→ **The data**
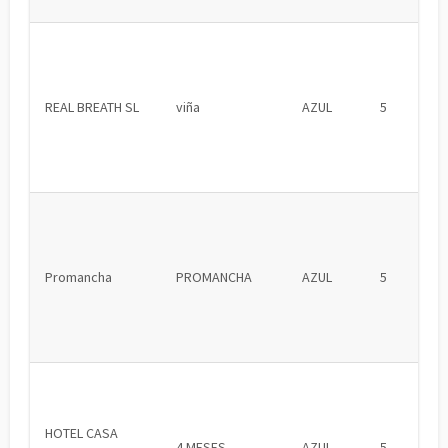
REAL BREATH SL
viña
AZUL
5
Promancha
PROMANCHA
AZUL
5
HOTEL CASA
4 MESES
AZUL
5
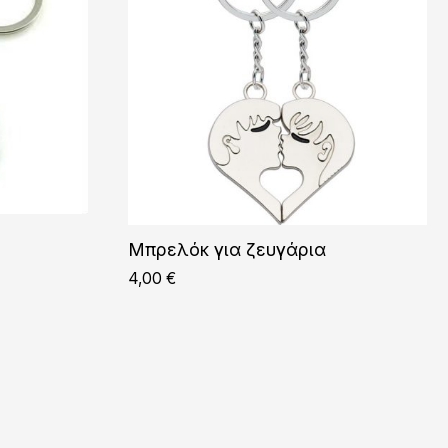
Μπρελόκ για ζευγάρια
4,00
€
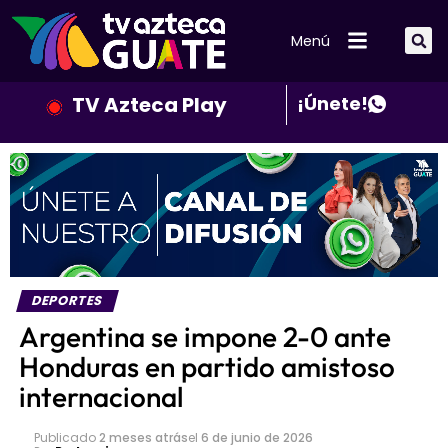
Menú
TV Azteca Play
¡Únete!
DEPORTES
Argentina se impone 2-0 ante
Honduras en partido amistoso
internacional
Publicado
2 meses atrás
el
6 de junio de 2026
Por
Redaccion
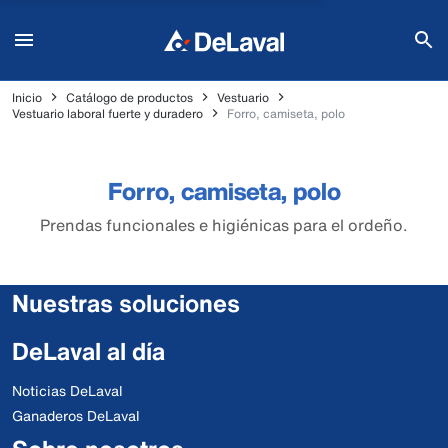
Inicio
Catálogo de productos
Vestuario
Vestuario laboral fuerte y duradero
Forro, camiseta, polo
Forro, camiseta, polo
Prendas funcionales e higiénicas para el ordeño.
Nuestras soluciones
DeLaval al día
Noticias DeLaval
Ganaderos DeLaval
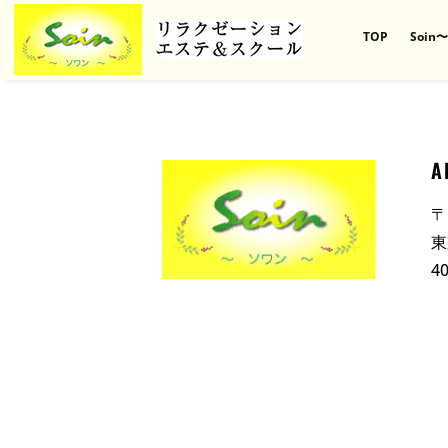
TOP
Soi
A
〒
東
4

...

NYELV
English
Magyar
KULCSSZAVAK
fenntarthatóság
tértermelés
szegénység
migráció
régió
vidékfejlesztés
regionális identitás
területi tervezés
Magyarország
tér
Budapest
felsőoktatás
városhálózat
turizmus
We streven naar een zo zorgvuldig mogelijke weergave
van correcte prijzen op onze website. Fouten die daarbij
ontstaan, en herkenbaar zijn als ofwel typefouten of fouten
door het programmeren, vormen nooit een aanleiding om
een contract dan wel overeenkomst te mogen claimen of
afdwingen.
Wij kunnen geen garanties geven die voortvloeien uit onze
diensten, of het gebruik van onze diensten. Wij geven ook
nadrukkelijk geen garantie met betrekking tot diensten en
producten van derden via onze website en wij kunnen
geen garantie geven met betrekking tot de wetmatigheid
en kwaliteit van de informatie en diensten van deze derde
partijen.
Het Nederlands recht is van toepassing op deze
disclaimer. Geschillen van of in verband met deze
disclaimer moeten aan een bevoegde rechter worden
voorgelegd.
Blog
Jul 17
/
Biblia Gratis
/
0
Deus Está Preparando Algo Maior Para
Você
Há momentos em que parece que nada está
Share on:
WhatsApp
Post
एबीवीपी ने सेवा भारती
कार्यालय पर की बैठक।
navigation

→ **Exercise requirements**
Pick out every row above that contains the word "diensten", and copy each one in full.

→ **Solution for this problem**
diensten, of het gebruik van onze diensten. Wij geven ook
nadrukkelijk geen garantie met betrekking tot diensten en
en kwaliteit van de informatie en diensten van deze derde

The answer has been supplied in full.